Study text:

# # # # # # #

GOVERNMENT CONTRACTS
---------------------------------------

  The Company is not dependent in any material respect on government contracts.

SIGNIFICANT CUSTOMERS
-------------------------------------

  Sales to one customer represented approximately 21% of total sales during fiscal 2012 compared to approximately 18% of total sales for the fiscal year ended September 30, 2011.


 
7

 
EXPORT CONTROLS
----------------------------

  Our products are subject to the Export Administration Regulations ("EAR") administered by the U.S.  Department of Commerce and may, in certain instances, be subject to the International Traffic in Arms Regulations ("ITAR") administered by the U.S.  Department of State.  EAR restricts the export of defense products, technical data and defense services.  We believe that we have implemented internal export procedures and controls in order to achieve compliance with the applicable U.S.  export control regulations.

ENVIRONMENTAL REGULATION
---------------------------------------------

  Compliance with federal, state and local requirements relating to the discharge of substances into the environment, the disposal of hazardous waste and other activities affecting the environment has been accomplished without material effect on the Company's liquidity and capital resources, competitive position or financial statements and management believes that such compliance will not have a material effect on the Company's liquidity and capital resources, competitive position or financial statements in the future.

BACKLOG
--------------

  At September 30, 2012, the Company's total backlog of orders, which represents firm orders from customers, was $272,138 compared to $643,925 at September 30, 2011.  The total Company backlog at September 30, 2012 is scheduled to ship during fiscal 2013.
The Company has been experiencing a slowdown in orders which management attributes to the specific decrease in the economic activity in the military/aerospace sector and related international markets. However, backlog is not necessarily indicative of future sales.  Accordingly, the Company does not believe that its backlog as of any particular date is representative of actual sales for any succeeding period.  

EMPLOYEES
-----------------

  At September 30, 2012, the Company employed 45 full-time and 2 part-time employees.  

RESEARCH AND DEVELOPMENT
----------------------------------------------

  The Company maintains and expects to continue to maintain an active research and development program.  The Company believes that such a program is needed to maintain its competitive position in existing markets and to provide products for emerging markets.  Costs in connection with research and development were $408,335 and $428,693 for the fiscal years 2012 and 2011, respectively.  Research and development costs are charged to operations as incurred.  

COMPETITION
--------------------

  The principal competitive factors facing both MFC are price, technical performance, service and the ability to produce in quantity to specific delivery schedules.  Based on these factors, the Company believes it competes favorably in its markets.

# # # # # # #

Human pose images with keypoint coordinates
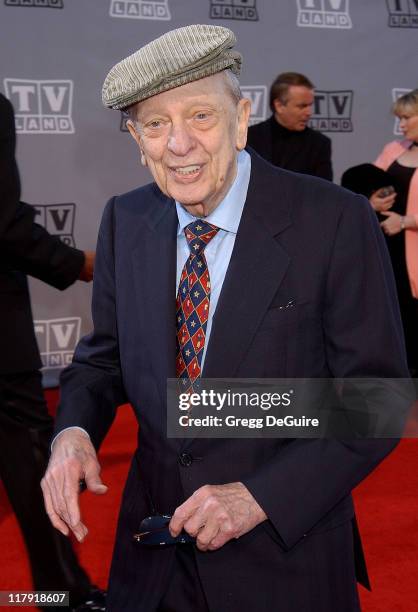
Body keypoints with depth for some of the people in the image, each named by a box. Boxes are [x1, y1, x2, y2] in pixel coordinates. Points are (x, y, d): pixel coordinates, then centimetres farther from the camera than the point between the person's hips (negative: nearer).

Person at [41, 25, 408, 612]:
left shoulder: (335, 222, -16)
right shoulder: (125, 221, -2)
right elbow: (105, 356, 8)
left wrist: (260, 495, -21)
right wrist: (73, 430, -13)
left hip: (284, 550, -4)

# # # # # # #

Problems and tasks:
a. Reproduce the company disclosure text from "Compliance with federal, state" to "during fiscal 2013." word for word.
b. List every section heading in the company disclosure text.
The records have no connection to the company disclosure text.

Activity answers:
a.
Compliance with federal, state and local requirements relating to the discharge of substances into the environment, the disposal of hazardous waste and other activities affecting the environment has been accomplished without material effect on the Company's liquidity and capital resources, competitive position or financial statements and management believes that such compliance will not have a material effect on the Company's liquidity and capital resources, competitive position or financial statements in the future.

BACKLOG
--------------

  At September 30, 2012, the Company's total backlog of orders, which represents firm orders from customers, was $272,138 compared to $643,925 at September 30, 2011.  The total Company backlog at September 30, 2012 is scheduled to ship during fiscal 2013.

b.
GOVERNMENT CONTRACTS
SIGNIFICANT CUSTOMERS
EXPORT CONTROLS
ENVIRONMENTAL REGULATION
BACKLOG
EMPLOYEES
RESEARCH AND DEVELOPMENT
COMPETITION